The Pool Barn may live again, but not as the Pool Barn.
Tom Evans, owner of the 155 Hopmeadow Street property, held an informal discussion with members of the zoning commission at its meeting Monday night. He was looking for feedback on his ideas for the site before he submits an application.
His plan is to renovate the barn building and turn it into retail for several smaller businesses, as well as adding a building that will house a gas station, convenience store and drive-thru ATM machine.
The land is zoned I-1, a restricted industrial zone, but the property was given variances for retail operations as far back as 1971. At one time it was permitted for a used car lot, but that never happened.
Evans could seek a zone change to retail or he could use the PAD zone — planned area development — as there are several uses on the site.
Evans, who owns the Dunkin’ Donuts property nearby, as well as another new building next door to the Dunkin’ Donuts, said he sees a big demand for smaller retail spaces. He said the renovated barn could be divided every 20 feet for retailers such as local artists.
The proposed gas station would have five gas pumps, the convenience store, but there would be no bank, just the drive-thru ATM, he said.
Dale Cutler, of Kenyon & Cutler Architects in Avon, who designed the Simsbury Public Library renovation and the main fire station, designed the yellow saltbox style building next to the Dunkin’ Donuts. Cutler will also be part of this project.
Cutler said he plans on drawing from the agricultural elements from the area, as well as from the site itself. The barn, located near the former railroad line, used to be for tobacco storage. He said he plans on using a timber frame for the new building possibly inside and out.
Derek Peterson, an alternate on the commission, wondered if having a timber structure above gas pumps was a good idea. Cutler said timber can be more fire resistant than other materials.
Both Cutler and Evans said they were pleased to have a chance to make an informal presentation to the zoning commission in order to hear feedback. Members were also pleased to hear the possible plans for the site.
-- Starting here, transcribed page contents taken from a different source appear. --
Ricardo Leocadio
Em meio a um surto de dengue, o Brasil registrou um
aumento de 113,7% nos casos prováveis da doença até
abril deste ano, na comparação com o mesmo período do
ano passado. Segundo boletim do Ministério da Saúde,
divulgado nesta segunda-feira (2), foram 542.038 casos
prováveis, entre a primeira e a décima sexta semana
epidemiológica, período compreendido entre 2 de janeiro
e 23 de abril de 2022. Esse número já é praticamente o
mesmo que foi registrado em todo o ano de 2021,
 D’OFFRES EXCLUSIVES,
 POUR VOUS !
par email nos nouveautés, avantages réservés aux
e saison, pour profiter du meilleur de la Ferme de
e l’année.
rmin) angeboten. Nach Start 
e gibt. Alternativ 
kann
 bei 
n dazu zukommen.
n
Most comments were concerned with traffic issues. The application would have to go through the state traffic commission as well as the town board and commissions.
The town’s Director of Planning Hiram Peck said the potential exist to connect with other sites there as well.
The 1.93-acres site sits close to a portion of the bike trail and Evans figures that the building could be a stop for people.
“That section of trail has quite a bit of traffic,” he said.
Chairman Robert Pomeroy Jr. summed up the commission’s reaction as “generally positive.” Calling the site a “great asset in town” and adding it would “be nice to have it back into the mix.”
Also on the agenda and discussed but not voted on was a plan to create additional parking at Boy Scout Hall and also to construct a pedestrian walk/stream crossing between Boy Scout Hall and the Simsbury Public Library.
The Boy Scout Hall has 18 parking spaces and the additional parking added would be 10 spaces. The library has 90 spaces so this could help with overflow, as well as helping the church and Boy Scout Hall. It is all Town of Simsbury parking.
There would be lighting, plantings and minimal clearing, said Town Engineer and Director of Capital Projects Richard Sawitzke.
“We think it’s a very positive benefit to the library,” he said.
Before zoning will vote on the additional parking and pedestrian walk/stream crossing, the application has to go before the conservation commission/inland wetland agency. The application was on the agency’s agenda for Dec. 20.